Question

Is potential energy the same thing as work?

Answer 1

No. Work is a change in potential energy. It's the difference between a check and your bank balance. A check represents a change in your bank balance.

Answer 2

The potential energy of a mass m raised to a height h above the ground is mgh, the reason being that mgh is the work that would be done if the mass fell to the ground.

Answer 3

I ask this question because I'm solving a physics GRE question and they had a solution for it, but they use PE as Work and I didn't know if it was correct. I used a different method and got the same answer.

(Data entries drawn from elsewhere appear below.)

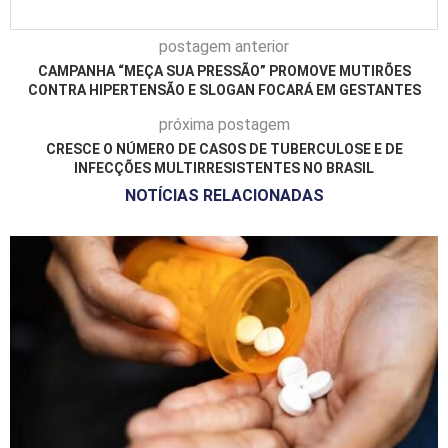
postagem anterior
CAMPANHA “MEÇA SUA PRESSÃO” PROMOVE MUTIRÕES
CONTRA HIPERTENSÃO E SLOGAN FOCARÁ EM GESTANTES
próxima postagem
CRESCE O NÚMERO DE CASOS DE TUBERCULOSE E DE
INFECÇÕES MULTIRRESISTENTES NO BRASIL
NOTÍCIAS RELACIONADAS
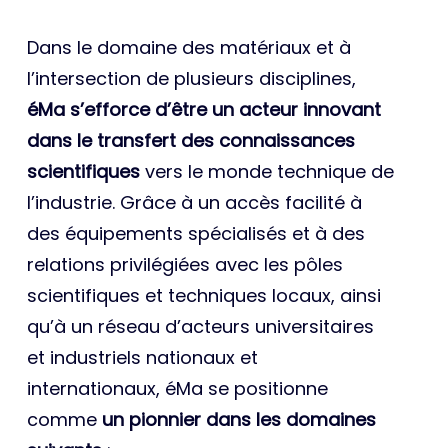
Dans le domaine des matériaux et à
l’intersection de plusieurs disciplines,
éMa s’efforce d’être un acteur innovant
dans le transfert des connaissances
scientifiques
vers le monde technique de
l’industrie. Grâce à un accès facilité à
des équipements spécialisés et à des
relations privilégiées avec les pôles
scientifiques et techniques locaux, ainsi
qu’à un réseau d’acteurs universitaires
et industriels nationaux et
internationaux, éMa se positionne
comme
un pionnier dans les domaines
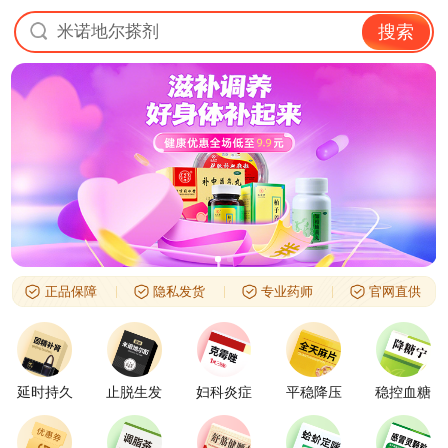
米诺地尔搽剂
搜索
正品保障
隐私发货
专业药师
官网直供
延时持久
止脱生发
妇科炎症
平稳降压
稳控血糖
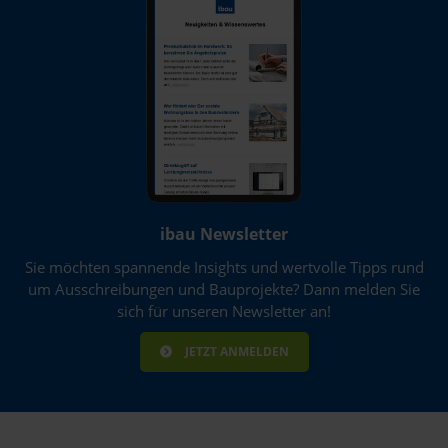
Niedersachsen
Nordrhein-Westfalen
Rheinland-Pfalz
Saarland
Sachsen
ibau Newsletter
Sachsen-Anhalt
Sie möchten spannende Insights und wertvolle Tipps rund
Schleswig-Holstein
um Ausschreibungen und Bauprojekte? Dann melden Sie
sich für unseren Newsletter an!
Thüringen
JETZT ANMELDEN
Region
Altenkirchen
Ammerland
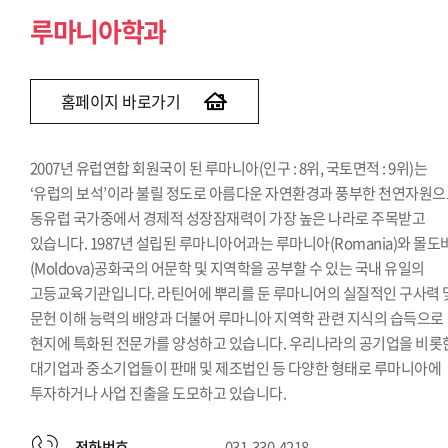
루마니아학과
홈페이지 바로가기
2007년 유럽연합 회원국이 된 루마니아(인구 : 8위, 국토면적 : 9위)는
‘유럽의 보석’이라 불릴 정도로 아름다운 자연환경과 풍부한 천연자원
동유럽 국가중에서 경제적 성장잠재력이 가장 높은 나라로 주목받고
있습니다. 1987년 설립된 루마니아어과는 루마니아(Romania)와 몰도
(Moldova)공화국의 어문학 및 지역학을 공부할 수 있는 국내 유일의
고등교육기관입니다. 라틴어에 뿌리를 둔 루마니어의 실질적인 구사력 
문헌 이해 능력의 배양과 더불어 루마니아 지역학 관련 지식의 습득으로
현지에 특화된 전문가를 양성하고 있습니다. 우리나라의 공기업을 비롯
대기업과 중소기업들이 판매 및 제조법인 등 다양한 형태로 루마니아에
투자하거나 사업 진출을 도모하고 있습니다.
전화번호
031-330-4218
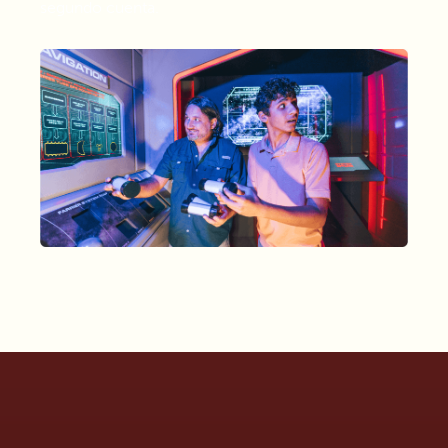
segundo cuenta.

So I'm just wanting an explanation.

Answer 4

\[W=- \Delta U\] Put simply

Answer 5

If you know calculus:\[W=\int\limits_{1}^{2}F \cdot dr\]\[U=-\int\limits_{1}^{2}F \cdot dr\]

Or, most usefully:\[\frac{\partial U}{\partial r}=-F\]

Answer 6

I assume you're fine with the concept of potential energy. It's the thing where kinetic energy disapears to (a force is required to to that), so that KE+PE=constant. It's impossible to measure this constant directly, but we can see that the thing is conserved (as always the change in (KE+PE) is *always* 0).
When there is a change in PE (of course there will be an opposite and equal change in KE simultaneously), by definition work has been performed (by who and on who doesn't matter that much, as PE is stored by both the force field and the object, PE energy cannot exist without both).
When something's got a lot of potential energy, you know that a lot of work can be performed on it if it begins rolling down the potential hill.

Note that when I talk about higher and lower potential energies, there is no actual value that can be agreed on, as long as you're consistent in your problem it shouldn't matter. By convention PE=0 infinitely far away from a gravitational mass (that is, 0 is as high as it gets: this has the benefit that if you begin at infinity with 0 KE, KE will always =-PE, as KE+PE=0.